The South Korean government has unveiled its crypto tax proposals – with traders who earn over USD 2,100 a year set to pay 20% tax on their earnings.
This limit is considerably lower for stock market traders, who do not need to pay tax on earnings (also 20%) of up to USD 42,000 from investments in KOSDAQ-listed companies. These proposals still need to be confirmed by the parliament.
Per multiple South Korean media outlets, including SBS, as well as Fn News and the Electronic Times, if confirmed by the parliament, the measures are set to come into force in October next year. Anyone earning under USD 2,100 from crypto trading would not need to pay tax on their earnings.
Crypto traders would be asked to submit tax declarations in May every year.
And those who attempt to bypass tax measures by trading on overseas-based exchanges were also issued with a warning.
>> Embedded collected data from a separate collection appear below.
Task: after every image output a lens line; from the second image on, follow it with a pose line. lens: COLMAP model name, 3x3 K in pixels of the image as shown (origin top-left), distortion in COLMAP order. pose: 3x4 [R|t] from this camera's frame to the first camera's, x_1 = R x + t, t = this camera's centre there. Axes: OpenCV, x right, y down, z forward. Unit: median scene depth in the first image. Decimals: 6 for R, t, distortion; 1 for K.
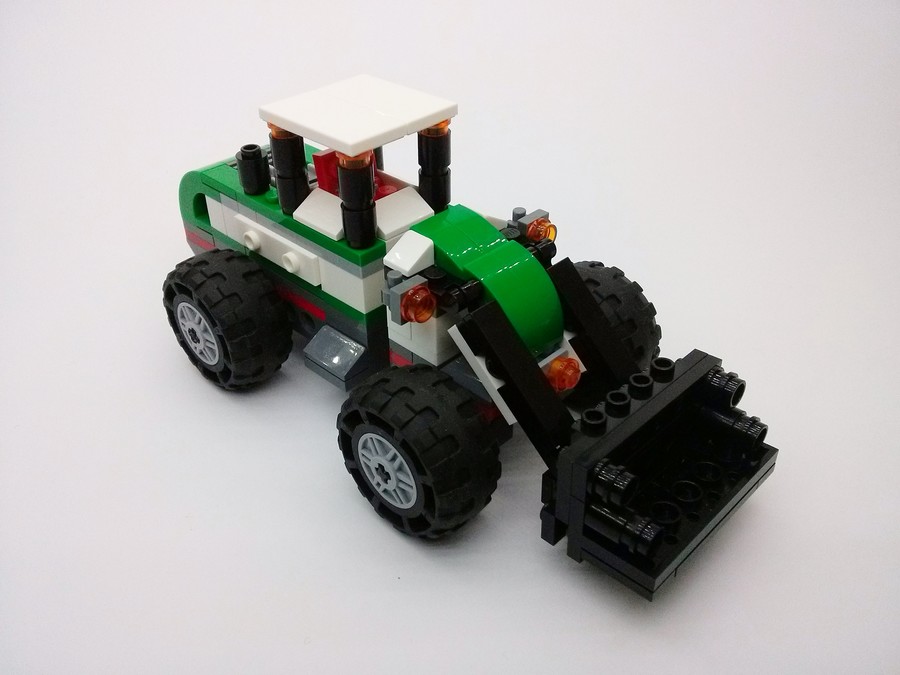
lens RADIAL K [[822.0, 0, 450.0], [0, 822.0, 337.5], [0, 0, 1]] dist [0.149838, -0.548526]
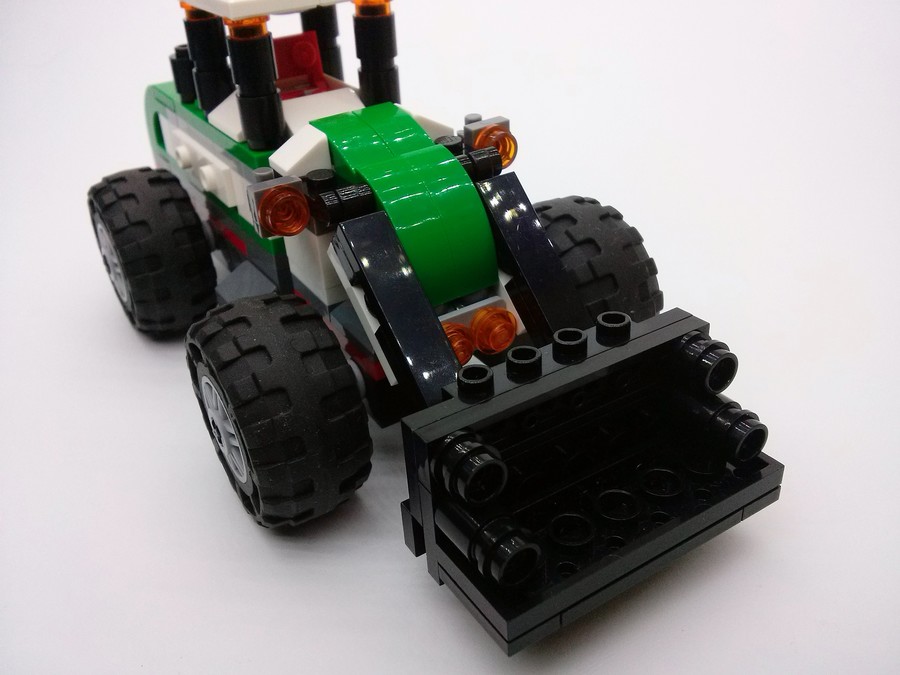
lens RADIAL K [[822.0, 0, 450.0], [0, 822.0, 337.5], [0, 0, 1]] dist [0.149838, -0.548526]
pose [[0.973542, 0.087014, -0.211292, 0.254412], [-0.096559, 0.994702, -0.035266, 0.079271], [0.207103, 0.054735, 0.976787, 0.279429]]
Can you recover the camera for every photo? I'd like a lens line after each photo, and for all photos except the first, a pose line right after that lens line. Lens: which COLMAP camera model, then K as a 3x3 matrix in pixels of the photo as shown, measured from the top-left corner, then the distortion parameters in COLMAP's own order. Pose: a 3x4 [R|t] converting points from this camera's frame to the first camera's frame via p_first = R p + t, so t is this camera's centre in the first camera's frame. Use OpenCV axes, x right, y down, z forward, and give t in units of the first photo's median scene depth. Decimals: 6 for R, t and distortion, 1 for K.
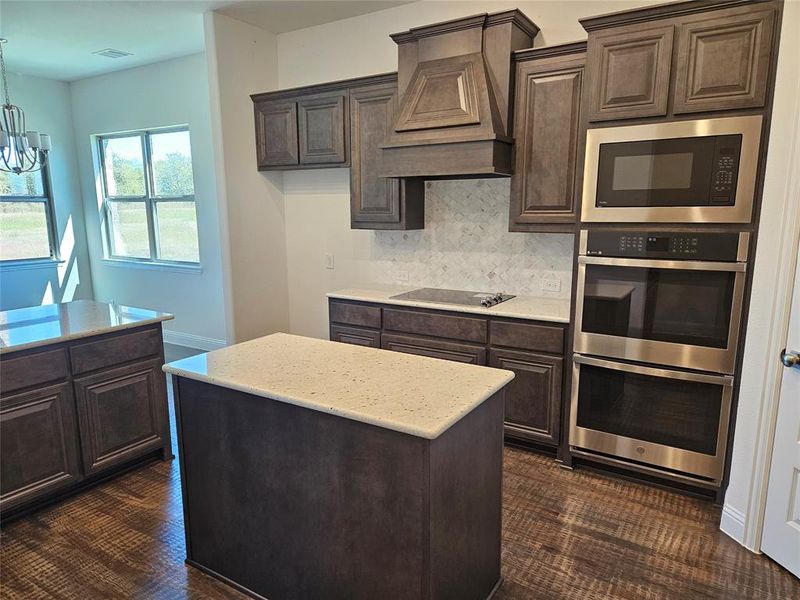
lens RADIAL K [[530.8, 0, 396.8], [0, 530.8, 302.0], [0, 0, 1]] dist [0.066859, -0.044677]
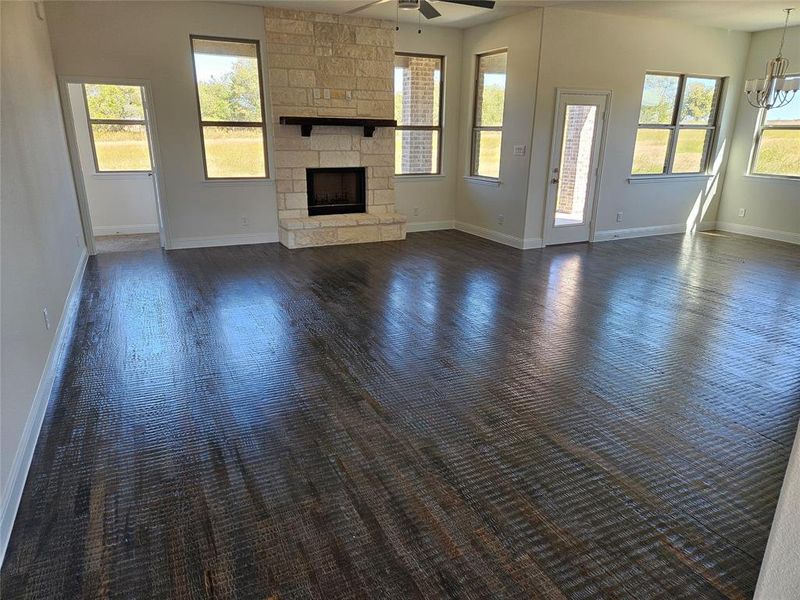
lens RADIAL K [[530.8, 0, 406.1], [0, 530.8, 304.8], [0, 0, 1]] dist [0.066859, -0.044677]
pose [[0.857679, 0.174078, -0.483822, -0.861416], [-0.106035, 0.980603, 0.164849, 0.149102], [0.503133, -0.090086, 0.859501, -0.850957]]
Tax authorities would have the power to issue undeclared traders with additional tax bills (also of 20%) – on top of the 20% payable from the undisclosed trades.
However, media outlets and experts appear to agree that tax evasion will likely be rife when the measures come into force, as there appear to be no provisions included to prevent or police peer-to-peer (P2P) transactions.
Furthermore, the government has stipulated that two different methodologies can be used while making tax declarations – another factor that could lead to “tax loopholes,” concluded Fn News.
Media outlets also added that the fact that declarations need to be made in May may complicate matters. As the price of tokens fluctuates throughout the year, the process of calculating the precise fiat value of tokens at the moment they were traded could be fraught with errors and confusion.